**What the task asks:** Using the data below, show every line where the word "changes" occurs.
== Segment start ==
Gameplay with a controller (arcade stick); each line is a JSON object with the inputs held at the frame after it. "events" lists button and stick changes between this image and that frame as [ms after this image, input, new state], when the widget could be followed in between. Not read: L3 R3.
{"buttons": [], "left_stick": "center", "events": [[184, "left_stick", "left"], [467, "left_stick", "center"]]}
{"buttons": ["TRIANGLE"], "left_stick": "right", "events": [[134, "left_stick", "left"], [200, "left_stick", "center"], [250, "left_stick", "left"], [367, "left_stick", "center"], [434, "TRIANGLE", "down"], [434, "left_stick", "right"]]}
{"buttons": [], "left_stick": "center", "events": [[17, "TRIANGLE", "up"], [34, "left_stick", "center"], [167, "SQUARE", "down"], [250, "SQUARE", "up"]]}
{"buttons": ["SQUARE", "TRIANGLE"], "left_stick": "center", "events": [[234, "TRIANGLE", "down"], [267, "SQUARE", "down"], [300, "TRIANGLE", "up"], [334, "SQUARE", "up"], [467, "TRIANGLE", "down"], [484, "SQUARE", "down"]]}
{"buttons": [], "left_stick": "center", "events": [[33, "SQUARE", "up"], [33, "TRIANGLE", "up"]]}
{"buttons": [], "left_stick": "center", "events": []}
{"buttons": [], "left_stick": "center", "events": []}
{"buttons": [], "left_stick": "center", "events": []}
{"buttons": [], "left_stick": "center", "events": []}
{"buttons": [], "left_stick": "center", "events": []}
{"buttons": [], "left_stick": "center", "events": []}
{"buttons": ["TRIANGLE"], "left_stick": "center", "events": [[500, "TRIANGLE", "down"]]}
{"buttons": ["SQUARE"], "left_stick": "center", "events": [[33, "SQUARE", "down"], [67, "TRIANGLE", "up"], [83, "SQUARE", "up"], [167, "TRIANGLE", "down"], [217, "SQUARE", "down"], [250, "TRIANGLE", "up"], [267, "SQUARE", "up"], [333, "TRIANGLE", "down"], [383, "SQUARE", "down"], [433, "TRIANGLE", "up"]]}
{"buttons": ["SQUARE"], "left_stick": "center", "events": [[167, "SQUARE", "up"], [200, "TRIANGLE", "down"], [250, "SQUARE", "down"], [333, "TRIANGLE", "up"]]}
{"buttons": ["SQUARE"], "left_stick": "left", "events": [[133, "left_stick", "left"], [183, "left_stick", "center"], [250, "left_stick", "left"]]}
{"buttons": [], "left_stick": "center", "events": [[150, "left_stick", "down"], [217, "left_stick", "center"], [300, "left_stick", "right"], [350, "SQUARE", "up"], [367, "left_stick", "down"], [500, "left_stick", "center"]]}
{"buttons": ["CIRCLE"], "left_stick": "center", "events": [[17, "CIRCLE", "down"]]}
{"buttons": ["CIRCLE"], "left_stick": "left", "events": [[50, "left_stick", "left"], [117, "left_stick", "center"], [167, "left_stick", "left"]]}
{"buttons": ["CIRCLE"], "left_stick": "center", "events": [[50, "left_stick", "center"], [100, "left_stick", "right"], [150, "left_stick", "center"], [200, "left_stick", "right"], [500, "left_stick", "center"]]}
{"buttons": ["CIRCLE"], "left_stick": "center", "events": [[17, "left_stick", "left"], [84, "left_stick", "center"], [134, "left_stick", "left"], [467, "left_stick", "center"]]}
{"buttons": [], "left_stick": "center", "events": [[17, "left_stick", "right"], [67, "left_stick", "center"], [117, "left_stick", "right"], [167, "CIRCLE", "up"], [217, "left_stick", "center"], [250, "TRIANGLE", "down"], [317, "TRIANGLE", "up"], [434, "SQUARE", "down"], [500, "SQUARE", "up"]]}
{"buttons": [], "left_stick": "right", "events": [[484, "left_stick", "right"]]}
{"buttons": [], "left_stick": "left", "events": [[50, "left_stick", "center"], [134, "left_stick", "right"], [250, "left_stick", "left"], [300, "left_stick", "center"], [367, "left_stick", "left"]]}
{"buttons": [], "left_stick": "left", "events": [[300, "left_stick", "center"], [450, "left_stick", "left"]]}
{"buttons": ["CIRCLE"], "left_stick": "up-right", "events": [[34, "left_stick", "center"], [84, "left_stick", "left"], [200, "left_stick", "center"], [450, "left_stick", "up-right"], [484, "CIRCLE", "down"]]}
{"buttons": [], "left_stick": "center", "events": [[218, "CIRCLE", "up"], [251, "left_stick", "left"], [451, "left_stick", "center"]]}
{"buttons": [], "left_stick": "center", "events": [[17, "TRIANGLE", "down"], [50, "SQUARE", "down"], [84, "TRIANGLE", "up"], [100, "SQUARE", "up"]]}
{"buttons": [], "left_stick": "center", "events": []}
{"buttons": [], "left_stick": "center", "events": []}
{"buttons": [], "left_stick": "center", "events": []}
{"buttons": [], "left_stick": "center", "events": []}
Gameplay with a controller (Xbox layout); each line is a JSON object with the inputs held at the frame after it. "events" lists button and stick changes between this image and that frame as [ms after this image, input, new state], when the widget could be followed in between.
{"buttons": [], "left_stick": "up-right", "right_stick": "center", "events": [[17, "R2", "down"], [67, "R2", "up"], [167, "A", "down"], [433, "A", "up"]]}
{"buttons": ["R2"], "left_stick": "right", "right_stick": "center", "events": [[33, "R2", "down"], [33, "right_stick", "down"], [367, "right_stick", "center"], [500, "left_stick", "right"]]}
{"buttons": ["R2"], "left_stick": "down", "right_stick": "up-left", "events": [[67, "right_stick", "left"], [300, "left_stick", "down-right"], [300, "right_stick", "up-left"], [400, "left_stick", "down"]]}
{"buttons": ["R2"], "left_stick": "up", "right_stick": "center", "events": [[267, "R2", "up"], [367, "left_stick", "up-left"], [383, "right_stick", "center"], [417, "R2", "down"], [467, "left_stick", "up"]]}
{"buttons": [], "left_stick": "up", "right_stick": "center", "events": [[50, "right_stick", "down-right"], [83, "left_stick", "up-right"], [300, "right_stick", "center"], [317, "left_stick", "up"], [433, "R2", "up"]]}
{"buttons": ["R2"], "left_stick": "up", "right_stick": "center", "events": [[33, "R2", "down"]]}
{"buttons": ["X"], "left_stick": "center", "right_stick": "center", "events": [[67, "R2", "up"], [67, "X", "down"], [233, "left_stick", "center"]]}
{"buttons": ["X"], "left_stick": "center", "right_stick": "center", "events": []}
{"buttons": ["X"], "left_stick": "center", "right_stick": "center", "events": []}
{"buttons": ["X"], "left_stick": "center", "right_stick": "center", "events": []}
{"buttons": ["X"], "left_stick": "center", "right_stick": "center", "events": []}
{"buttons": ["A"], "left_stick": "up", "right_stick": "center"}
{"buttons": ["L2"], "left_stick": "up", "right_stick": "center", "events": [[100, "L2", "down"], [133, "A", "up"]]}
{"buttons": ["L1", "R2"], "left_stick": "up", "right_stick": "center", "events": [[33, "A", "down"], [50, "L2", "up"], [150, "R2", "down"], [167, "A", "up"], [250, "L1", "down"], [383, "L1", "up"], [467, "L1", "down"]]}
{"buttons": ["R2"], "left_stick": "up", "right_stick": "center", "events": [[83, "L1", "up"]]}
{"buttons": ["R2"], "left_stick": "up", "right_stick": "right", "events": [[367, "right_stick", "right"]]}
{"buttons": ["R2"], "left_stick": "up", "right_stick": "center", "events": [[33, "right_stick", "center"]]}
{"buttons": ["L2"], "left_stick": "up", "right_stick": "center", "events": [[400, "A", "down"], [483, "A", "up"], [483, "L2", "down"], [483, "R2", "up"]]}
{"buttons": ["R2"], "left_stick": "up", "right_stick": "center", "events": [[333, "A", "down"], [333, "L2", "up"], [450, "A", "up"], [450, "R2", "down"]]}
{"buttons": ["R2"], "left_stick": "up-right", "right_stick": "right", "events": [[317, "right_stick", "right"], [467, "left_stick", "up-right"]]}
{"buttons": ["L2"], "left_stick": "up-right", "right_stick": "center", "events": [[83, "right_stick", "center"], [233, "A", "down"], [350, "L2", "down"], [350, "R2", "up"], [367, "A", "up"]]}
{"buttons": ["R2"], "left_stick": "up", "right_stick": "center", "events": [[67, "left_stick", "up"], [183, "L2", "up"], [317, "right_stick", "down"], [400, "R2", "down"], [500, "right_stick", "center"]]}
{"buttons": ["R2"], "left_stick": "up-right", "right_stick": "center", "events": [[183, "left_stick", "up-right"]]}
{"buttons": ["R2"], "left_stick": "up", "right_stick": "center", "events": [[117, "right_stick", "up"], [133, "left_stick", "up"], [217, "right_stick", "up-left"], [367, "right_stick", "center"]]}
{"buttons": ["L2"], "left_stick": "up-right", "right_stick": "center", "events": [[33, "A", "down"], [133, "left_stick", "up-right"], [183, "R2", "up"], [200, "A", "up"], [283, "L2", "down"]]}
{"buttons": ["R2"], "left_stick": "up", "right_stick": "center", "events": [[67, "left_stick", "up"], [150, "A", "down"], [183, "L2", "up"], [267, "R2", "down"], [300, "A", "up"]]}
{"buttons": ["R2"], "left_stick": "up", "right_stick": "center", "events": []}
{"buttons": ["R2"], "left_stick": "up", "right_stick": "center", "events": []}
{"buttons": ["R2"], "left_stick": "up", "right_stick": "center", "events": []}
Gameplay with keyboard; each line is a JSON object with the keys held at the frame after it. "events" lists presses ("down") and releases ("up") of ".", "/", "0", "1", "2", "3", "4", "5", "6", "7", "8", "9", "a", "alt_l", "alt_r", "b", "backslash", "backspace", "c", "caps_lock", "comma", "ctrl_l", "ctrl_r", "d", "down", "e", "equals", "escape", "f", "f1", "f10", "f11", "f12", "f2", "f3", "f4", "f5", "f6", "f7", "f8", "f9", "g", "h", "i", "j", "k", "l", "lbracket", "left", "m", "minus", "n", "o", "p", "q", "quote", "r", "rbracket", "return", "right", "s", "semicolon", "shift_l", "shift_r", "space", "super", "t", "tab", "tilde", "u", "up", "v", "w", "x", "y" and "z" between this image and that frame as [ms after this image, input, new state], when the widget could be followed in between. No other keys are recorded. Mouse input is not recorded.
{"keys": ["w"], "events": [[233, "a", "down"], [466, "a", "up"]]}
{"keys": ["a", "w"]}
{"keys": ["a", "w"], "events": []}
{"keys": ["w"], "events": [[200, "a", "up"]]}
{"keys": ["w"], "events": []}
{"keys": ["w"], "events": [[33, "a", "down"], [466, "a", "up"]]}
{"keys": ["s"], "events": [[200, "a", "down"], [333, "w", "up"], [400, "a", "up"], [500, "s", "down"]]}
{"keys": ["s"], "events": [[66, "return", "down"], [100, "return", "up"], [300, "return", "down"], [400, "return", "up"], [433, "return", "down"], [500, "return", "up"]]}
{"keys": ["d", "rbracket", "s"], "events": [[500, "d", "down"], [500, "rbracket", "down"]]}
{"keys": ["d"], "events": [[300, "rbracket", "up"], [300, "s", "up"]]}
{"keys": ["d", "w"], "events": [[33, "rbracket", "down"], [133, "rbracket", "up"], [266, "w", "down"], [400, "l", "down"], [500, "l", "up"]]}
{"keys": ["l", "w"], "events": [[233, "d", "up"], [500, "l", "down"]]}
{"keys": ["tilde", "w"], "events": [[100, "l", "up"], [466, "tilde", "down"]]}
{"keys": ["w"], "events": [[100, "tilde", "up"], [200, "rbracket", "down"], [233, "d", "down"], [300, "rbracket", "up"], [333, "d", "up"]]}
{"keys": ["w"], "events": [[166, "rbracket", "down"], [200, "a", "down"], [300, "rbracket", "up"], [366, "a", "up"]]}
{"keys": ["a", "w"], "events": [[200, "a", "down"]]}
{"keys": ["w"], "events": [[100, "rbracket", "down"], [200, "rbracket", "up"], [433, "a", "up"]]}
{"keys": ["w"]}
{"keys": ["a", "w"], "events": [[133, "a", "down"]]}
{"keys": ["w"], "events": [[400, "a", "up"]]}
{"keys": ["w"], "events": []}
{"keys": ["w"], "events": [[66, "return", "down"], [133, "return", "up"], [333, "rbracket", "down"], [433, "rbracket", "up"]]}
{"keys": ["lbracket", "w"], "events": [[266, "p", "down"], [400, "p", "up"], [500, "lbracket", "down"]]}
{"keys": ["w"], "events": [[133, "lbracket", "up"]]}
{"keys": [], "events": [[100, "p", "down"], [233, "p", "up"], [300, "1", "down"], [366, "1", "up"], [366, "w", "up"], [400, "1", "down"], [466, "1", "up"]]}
== Segment end ==
**Solution below:**
Gameplay with a controller (arcade stick); each line is a JSON object with the inputs held at the frame after it. "events" lists button and stick changes between this image and that frame as [ms after this image, input, new state], when the widget could be followed in between. Not read: L3 R3.
Gameplay with a controller (Xbox layout); each line is a JSON object with the inputs held at the frame after it. "events" lists button and stick changes between this image and that frame as [ms after this image, input, new state], when the widget could be followed in between.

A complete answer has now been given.